Wednesday, February 4, 2026

Relationship Goals: Movie Review




Self-help book and religious rom-com in one.
What starts as a cute, fun, typical rom-com quickly devolves into a preachy, pandering, predictable story where the movie can’t decide if it would rather sell the audience a self-help book or religion, so it settles on both. Relationship Goals is named after the self-help romance book featured in the plot of the movie, which just so happens to be a real book which you can buy right now on Amazon. I don’t think that’s a coincidence.   2026

Directed by: Linda Mendoza

Screenplay by: Michael Elliot & Cory Tynan and Laura Lekkos
Based on the book by Michael Todd

Starring: Kelly Rowland, Method Man

The actual story is one that has served many, many romantic comedies that have come before it – for both the better and worse. Leah (Kelly Rowland) is destined to be promoted to show-runner of a morning show in New York. Surprise, the network has decided not to promote her yet, and instead has hired her hated ex, forcing them to work together and then decide which one will get the promotion. It’s a frequently recycled rom-com plot because it’s easy and it works.

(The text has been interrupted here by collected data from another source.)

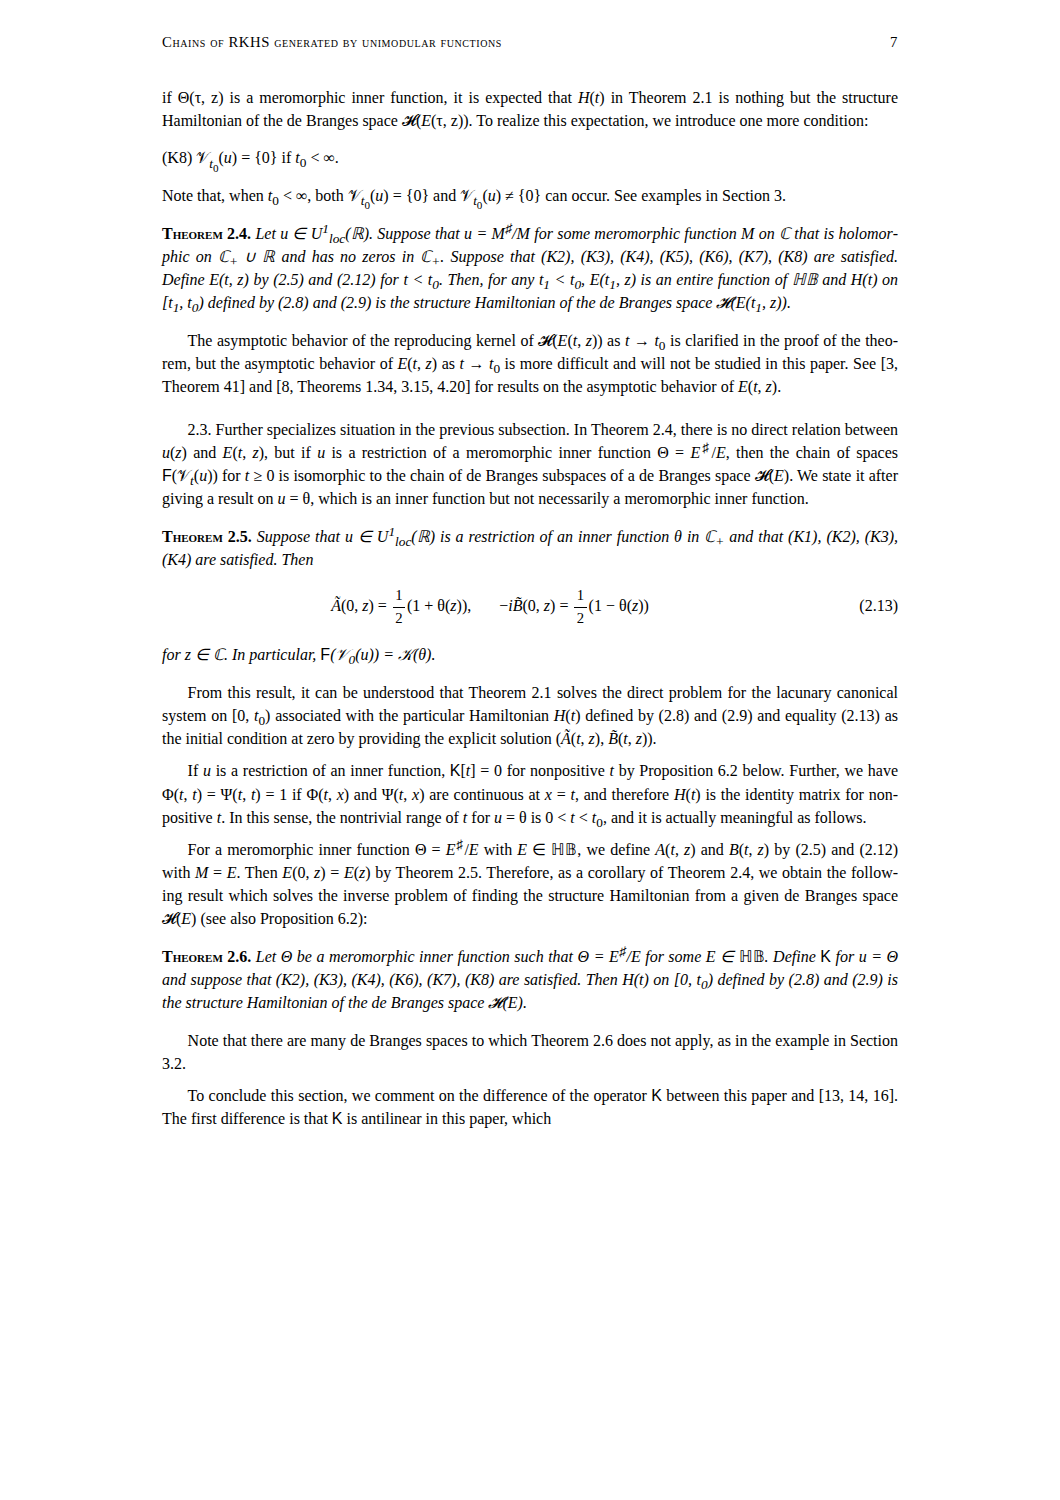Chains of RKHS generated by unimodular functions 7
if Θ(τ, z) is a meromorphic inner function, it is expected that H(t) in Theorem 2.1 is nothing but the structure Hamiltonian of the de Branges space 𝓗(E(τ, z)). To realize this expectation, we introduce one more condition:
(K8) 𝒱t0(u) = {0} if t0 < ∞.
Note that, when t0 < ∞, both 𝒱t0(u) = {0} and 𝒱t0(u) ≠ {0} can occur. See examples in Section 3.
Theorem 2.4. Let u ∈ U1loc(ℝ). Suppose that u = M♯/M for some meromorphic function M on ℂ that is holomorphic on ℂ+ ∪ ℝ and has no zeros in ℂ+. Suppose that (K2), (K3), (K4), (K5), (K6), (K7), (K8) are satisfied. Define E(t, z) by (2.5) and (2.12) for t < t0. Then, for any t1 < t0, E(t1, z) is an entire function of ℍ𝔹 and H(t) on [t1, t0) defined by (2.8) and (2.9) is the structure Hamiltonian of the de Branges space 𝓗(E(t1, z)).
The asymptotic behavior of the reproducing kernel of 𝓗(E(t, z)) as t → t0 is clarified in the proof of the theorem, but the asymptotic behavior of E(t, z) as t → t0 is more difficult and will not be studied in this paper. See [3, Theorem 41] and [8, Theorems 1.34, 3.15, 4.20] for results on the asymptotic behavior of E(t, z).
2.3. Further specializes situation in the previous subsection. In Theorem 2.4, there is no direct relation between u(z) and E(t, z), but if u is a restriction of a meromorphic inner function Θ = E♯/E, then the chain of spaces F(𝒱t(u)) for t ≥ 0 is isomorphic to the chain of de Branges subspaces of a de Branges space 𝓗(E). We state it after giving a result on u = θ, which is an inner function but not necessarily a meromorphic inner function.
Theorem 2.5. Suppose that u ∈ U1loc(ℝ) is a restriction of an inner function θ in ℂ+ and that (K1), (K2), (K3), (K4) are satisfied. Then
Ã(0, z) = 12(1 + θ(z)), −iB̃(0, z) = 12(1 − θ(z)) (2.13)
for z ∈ ℂ. In particular, F(𝒱0(u)) = 𝒦(θ).
From this result, it can be understood that Theorem 2.1 solves the direct problem for the lacunary canonical system on [0, t0) associated with the particular Hamiltonian H(t) defined by (2.8) and (2.9) and equality (2.13) as the initial condition at zero by providing the explicit solution (Ã(t, z), B̃(t, z)).
If u is a restriction of an inner function, K[t] = 0 for nonpositive t by Proposition 6.2 below. Further, we have Φ(t, t) = Ψ(t, t) = 1 if Φ(t, x) and Ψ(t, x) are continuous at x = t, and therefore H(t) is the identity matrix for nonpositive t. In this sense, the nontrivial range of t for u = θ is 0 < t < t0, and it is actually meaningful as follows.
For a meromorphic inner function Θ = E♯/E with E ∈ ℍ𝔹, we define A(t, z) and B(t, z) by (2.5) and (2.12) with M = E. Then E(0, z) = E(z) by Theorem 2.5. Therefore, as a corollary of Theorem 2.4, we obtain the following result which solves the inverse problem of finding the structure Hamiltonian from a given de Branges space 𝓗(E) (see also Proposition 6.2):
Theorem 2.6. Let Θ be a meromorphic inner function such that Θ = E♯/E for some E ∈ ℍ𝔹. Define K for u = Θ and suppose that (K2), (K3), (K4), (K6), (K7), (K8) are satisfied. Then H(t) on [0, t0) defined by (2.8) and (2.9) is the structure Hamiltonian of the de Branges space 𝓗(E).
Note that there are many de Branges spaces to which Theorem 2.6 does not apply, as in the example in Section 3.2.
To conclude this section, we comment on the difference of the operator K between this paper and [13, 14, 16]. The first difference is that K is antilinear in this paper, which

It’s so easy, that apparently the film doesn’t need to write anything else. Just throw in a random religious sub-plot, produce a show about a self-help book, and then have best friends who repeat meaningless platitudes from said book. While I can generally remain non-cynical about rom-coms, this one I can’t. The religious sub-plot starts when Jarrett (Cliff “Method Man” Smith) pitches his religious-themed relationship book and then starts defending “faith” as if Christianity is on trial. It’s not, and continually presenting it in this manner does not help.

The religious sub-plot is relatively minor, but not subtle. The worst of it is the church that Jarrett takes Leah to in order to reaffirm her faith. It’s one of those new-age churches where the pastor literally makes a spectacle out of God, where everything is a performance. I try to avoid making fun of people for going to church, but not when it’s this type of church. You can literally see where your donations go, and it’s not to help the poor or the needy, it’s to help pay for the pastor’s fancy suit and Rolls Royce. He probably also needs his own private jet, you know to help get closer to God. That’s how religion is presented in this movie – almost any faith-based movie would be better than that.

Because the movie wants you to buy the book Relationship Goals, it’s not going to reveal all of its secrets but the main one is to not list out all the qualities you want or don’t want in a man, because that is going to limit you. And if by magic, Leah rips up her list and then finally sees what was right in front of her eyes this entire time.

Not sure how many people have asked a self-help book and religious rom-com in one, but this is it.